━━ DOCUMENT SEGMENT ━━

Similarly `get_rollouts()` (mppi.py:357-361) has a horizon loop.

### torch.compile Blockers
1. **Horizon for-loop with list appends** — `states.append()` / `torch.stack()` pattern. Fix: pre-allocate tensors, use index assignment.
2. **Shape-dependent control flow** (mppi.py:244): `if self.state.shape == (K, self.nx)`. Fix: use attribute flags or always reshape.
3. **`@handle_batch_input` decorator** — wraps dynamics/cost with runtime shape inspection. May need compile-friendly alternative or be applied outside compiled region.
4. **Optional feature branching** — `if self.terminal_state_cost`, `if self.M > 1`, `if self.specific_action_sampler is not None`. Fix: use guards at init time or compile separate variants.
5. **`from functorch import vmap`** — should migrate to `torch.vmap` (functorch is merged into PyTorch core).

### Vectorization Opportunities
- The horizon loop is inherently sequential (state[t+1] depends on state[t]), so it cannot be parallelized across T. However, `torch.compile` can still optimize the unrolled loop if graph breaks are eliminated.

━━━
━━ SOURCE MATERIAL ━━

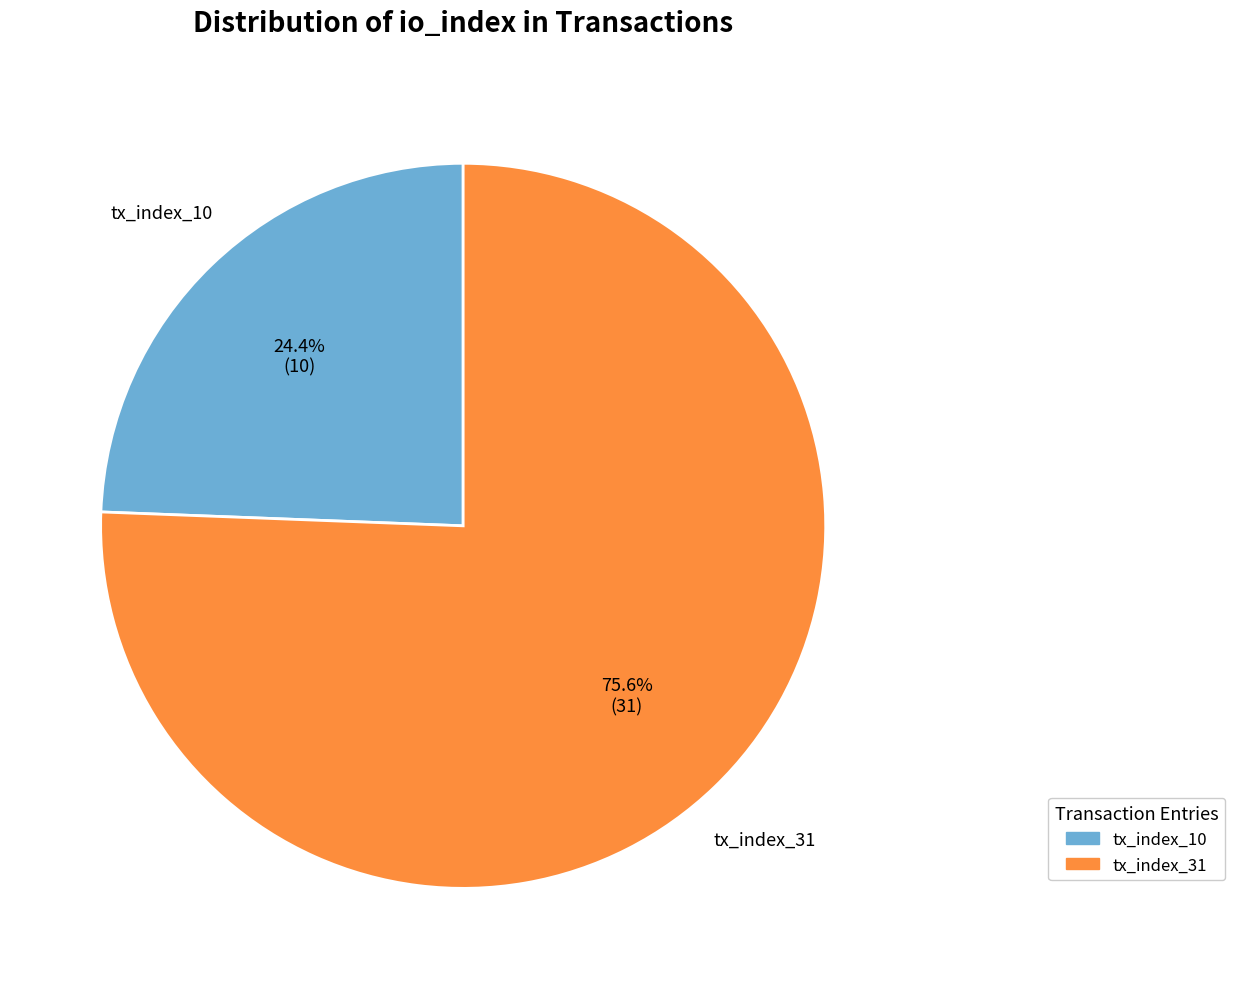

True or false: tx_index_10 accounts for 24% of the total.

True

━━━

# INSTRUCTION A:
In the torch.compile notes, what fix is proposed for the horizon for-loop with list appends?
# INSTRUCTION B:
Pick up the torch.compile notes after their last line and write what comes next.
None of the material is needed here.

# ANSWER SPACE A:
Pre-allocate tensors and use index assignment.

# ANSWER SPACE B:
- Pre-allocating `states` and `actions` tensors avoids dynamic list building.
- The `_compute_weighting` softmax computation is already vectorized.
- Noise sampling and action cost computation are already fully vectorized.

### Already Optimized
- Noise sampling: fully batched via `MultivariateNormal.rsample((K, T))`
- Action cost: matrix multiply K x T x nu @ nu x nu
- KMPPI kernel interpolation: uses vmap for batch kernel solve
- Cost weighting: vectorized exp + normalize

### Migration Notes
- `functorch.vmap` → `torch.vmap` (available since PyTorch 2.0)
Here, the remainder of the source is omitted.